È solo la tua mente che viene colpita, è tutta
un’illusione. Il male, però …oh,
quello è reale”
le mise due dita
sotto al mento “Ho visto gente impazzire per questa magia.
Dammi quello che
voglio e tutto finirà. Ostinati a negarti a me e
peggiorerà soltanto. Intanto,
goditi qualche ora con Maddox. Non potrà che toglierti
quell’aria impertinente
che deturpa il tuo bel faccino”.
Bonnie
tremò. Era quello che Damon aveva provato quando si
era accanita con quell’incantesimo? Come aveva potuto
sopporta una cosa simile?
Nascose
il viso contro il suo braccio e attese la seconda
ondata di dolore.
“Come
al solito, se ti venisse la balzana idea di scappare,
ricordati che io sono proprio qui fuori”
l’avvertì Klaus prima di uscire.
Rimase
sola con Maddox. Era come lei, aveva Poteri magici.
Forse era stato costretto a servire l’Antico, forse non era
cattivo. Avrebbe
potuto aiutarla, capirla. Avrebbe potuto darle un attimo di tregua.
“Ti
prego …” non riuscì nemmeno a finire la
frase.
Il
suo urlo tagliò l’aria. Il male era arrivato e
questa
volta non sarebbe svanito tanto in fretta.
Il
padrone di Maddox gli aveva ordinato che la strega
avrebbe dovuto imparare a rispettarlo. E lui non si sarebbe fermato
finché non
lo avesse soddisfatto.
Il
campanello del Pensionato prese a suonare con
un’insistenza quasi isterica. Stefan si rivolse a suo
fratello, sorpreso che
qualcuno potesse presentarsi a casa loro di mattina così
presto “Ma chi è?”.
“La
mia fine” borbottò suo fratello “Ti
consiglio di aprire
e accogliere calorosamente la persona che sta aspettando,
perché sarà quella
che mi ridurrà in cenere”.
Stefan
si diresse all’entrata ma non raggiunse nemmeno la
maniglia, che la porta si aprì lasciando entrare una folata
di vento. Un
ruggito risuonò per tutta la casa mentre una figura
marciò dentro “Dov’è?
Dov’è
quel farabutto?”.
Individuò
subito la sua vittima e con un gesto della mano la
sbatté contro al muro; Damon si ritrovò
paralizzato contro la parete, delle
dita invisibili a stringergli la gola.
Stefan
assisteva basito alla scena, incerto se intervenire
oppure no.
“Fratellino”
boccheggiò Damon “S- saluta la nonna di
B-onnie”.
L’altro
sgranò gli occhi e li direzionò verso la signora:
non era molto alta ma emanava un’autorevolezza sorprendete.
In meno di un
minuto aveva fatto irruzione nella loro casa e aveva intrappolato e
insultato
Damon come se si trattasse di un vampirello qualunque.
“Sheila
McCullough” disse lei “Tu sei il fratello
intelligente?”.
Stefan
non seppe se confermare o smentire; sembrava tanto
una domanda a trabocchetto.
“TU!”
l’attenzione della donna ritornò con tutta la sua
carica su Damon “TU!! Lo sapevo che non potevo fidarmi di te!
Dovevi lasciarla
in Scozia con me, avrei potuto proteggerla”.
“Ne
possiamo parlare civilmente?” domandò Damon
cercando di
afferrare la mano invisibile che lo teneva bloccato.
“Dovrei
essiccarti in questo momento!
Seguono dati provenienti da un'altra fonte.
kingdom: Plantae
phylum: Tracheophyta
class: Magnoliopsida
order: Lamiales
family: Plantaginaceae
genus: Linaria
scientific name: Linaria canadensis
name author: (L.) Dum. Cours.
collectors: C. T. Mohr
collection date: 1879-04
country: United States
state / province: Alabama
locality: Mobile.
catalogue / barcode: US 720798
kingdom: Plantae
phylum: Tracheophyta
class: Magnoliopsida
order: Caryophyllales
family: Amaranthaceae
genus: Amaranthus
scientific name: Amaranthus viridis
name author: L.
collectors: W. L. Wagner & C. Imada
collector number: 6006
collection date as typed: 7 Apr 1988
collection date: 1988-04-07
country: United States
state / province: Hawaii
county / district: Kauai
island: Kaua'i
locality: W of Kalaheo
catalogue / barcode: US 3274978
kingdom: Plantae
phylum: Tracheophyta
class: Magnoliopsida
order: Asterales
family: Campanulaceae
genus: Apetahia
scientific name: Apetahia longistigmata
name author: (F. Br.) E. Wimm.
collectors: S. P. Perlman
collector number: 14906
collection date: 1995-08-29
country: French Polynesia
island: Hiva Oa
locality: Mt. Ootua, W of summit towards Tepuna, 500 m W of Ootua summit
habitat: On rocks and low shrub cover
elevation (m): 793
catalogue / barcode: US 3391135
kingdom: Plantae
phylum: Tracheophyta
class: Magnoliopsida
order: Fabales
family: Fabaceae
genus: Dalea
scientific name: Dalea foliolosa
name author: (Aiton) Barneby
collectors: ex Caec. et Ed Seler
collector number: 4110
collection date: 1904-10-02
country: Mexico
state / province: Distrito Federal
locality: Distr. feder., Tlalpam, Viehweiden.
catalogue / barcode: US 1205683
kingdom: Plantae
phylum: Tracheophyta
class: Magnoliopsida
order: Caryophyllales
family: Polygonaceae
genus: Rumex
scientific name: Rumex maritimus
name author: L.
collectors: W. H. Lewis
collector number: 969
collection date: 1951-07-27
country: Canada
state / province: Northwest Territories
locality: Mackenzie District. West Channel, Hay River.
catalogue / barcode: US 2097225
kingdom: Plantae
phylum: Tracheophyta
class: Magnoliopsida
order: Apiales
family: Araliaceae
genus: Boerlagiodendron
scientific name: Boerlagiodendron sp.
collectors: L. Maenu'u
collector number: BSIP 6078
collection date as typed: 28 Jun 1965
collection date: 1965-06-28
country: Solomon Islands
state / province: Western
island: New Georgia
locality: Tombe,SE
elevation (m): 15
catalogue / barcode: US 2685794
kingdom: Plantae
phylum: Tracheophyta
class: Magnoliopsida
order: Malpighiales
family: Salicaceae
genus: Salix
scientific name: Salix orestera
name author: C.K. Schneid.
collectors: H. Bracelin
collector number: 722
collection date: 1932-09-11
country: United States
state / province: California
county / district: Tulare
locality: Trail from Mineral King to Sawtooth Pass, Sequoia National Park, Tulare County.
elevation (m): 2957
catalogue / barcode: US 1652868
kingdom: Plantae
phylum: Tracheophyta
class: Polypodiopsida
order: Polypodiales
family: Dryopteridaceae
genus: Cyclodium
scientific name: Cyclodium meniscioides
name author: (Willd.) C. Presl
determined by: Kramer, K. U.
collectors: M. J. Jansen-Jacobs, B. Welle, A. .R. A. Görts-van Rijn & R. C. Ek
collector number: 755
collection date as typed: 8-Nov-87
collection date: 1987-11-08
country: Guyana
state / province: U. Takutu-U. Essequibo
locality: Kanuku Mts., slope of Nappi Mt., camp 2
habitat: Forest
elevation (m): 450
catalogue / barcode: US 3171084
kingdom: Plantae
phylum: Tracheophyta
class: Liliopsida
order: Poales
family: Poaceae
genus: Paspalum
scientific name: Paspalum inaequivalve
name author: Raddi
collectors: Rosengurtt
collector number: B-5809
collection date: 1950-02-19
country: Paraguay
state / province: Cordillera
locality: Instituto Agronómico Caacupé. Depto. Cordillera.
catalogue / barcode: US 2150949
Ti dovrei sciogliere
nella verbena”.
“Buona
fortuna con quello; sono anni che ci provo”
commentò
Stefan.
“Non
sei di aiuto, fratellino” gli fece notare l’altro.
Finalmente
Sheila si decise a fermare il suo incantesimo e
il corpo di Damon volò a terra. Rimase a fissarlo con gli
occhi che lanciavano
saette; attendeva spiegazioni, chiarimenti. Voleva un piano di azione.
Stefan
le raccontò nei dettagli tutto quello che era
successo, dalla confessione di Katherine alle informazioni di Sage
riguardo il
rituale.
La
donna rimase in ascolto, angosciandosi sempre più mentre
nel suo cuore si faceva spazio un dolore che non provava da quasi
diciott’anni,
dalla morte di sua figlia e di tutta la sua famiglia.
Impallidì
non appena appresa di che tipo di rito si stava
parlando “O no”.
“Cosa?”
domandò bruscamente Damon allarmato dal tono
atterrito.
Lei
non si rispose; si limitò a frugare nella sua valigia e
tirare fuori un vecchio tomo che assomigliava molto ai libri su cui
Alaric
aveva svolto le sue ricerche.
“Lo
sapeva, vero?” fu il turno di Damon accusarla
“Sapeva
che Klaus la stava cercando, sapeva che le avrebbe preso i
Poteri!”.
“Sapevo
che qualcuno la stava cercando e sì, ero a
conoscenza che esistessero incantesimi capaci di assorbire i Poteri di
una
strega”.
“Perché
non me l’ha detto quando sono venuto in Scozia?”.
“Ti
ho detto che qualcuno le dava la caccia; anche tu lo
sapevi benissimo, perché credi che mia figlia ti abbia
chiesto di proteggerla?!”.
Damon
scosse la testa “Lei non mi ha mai parlato di Klaus!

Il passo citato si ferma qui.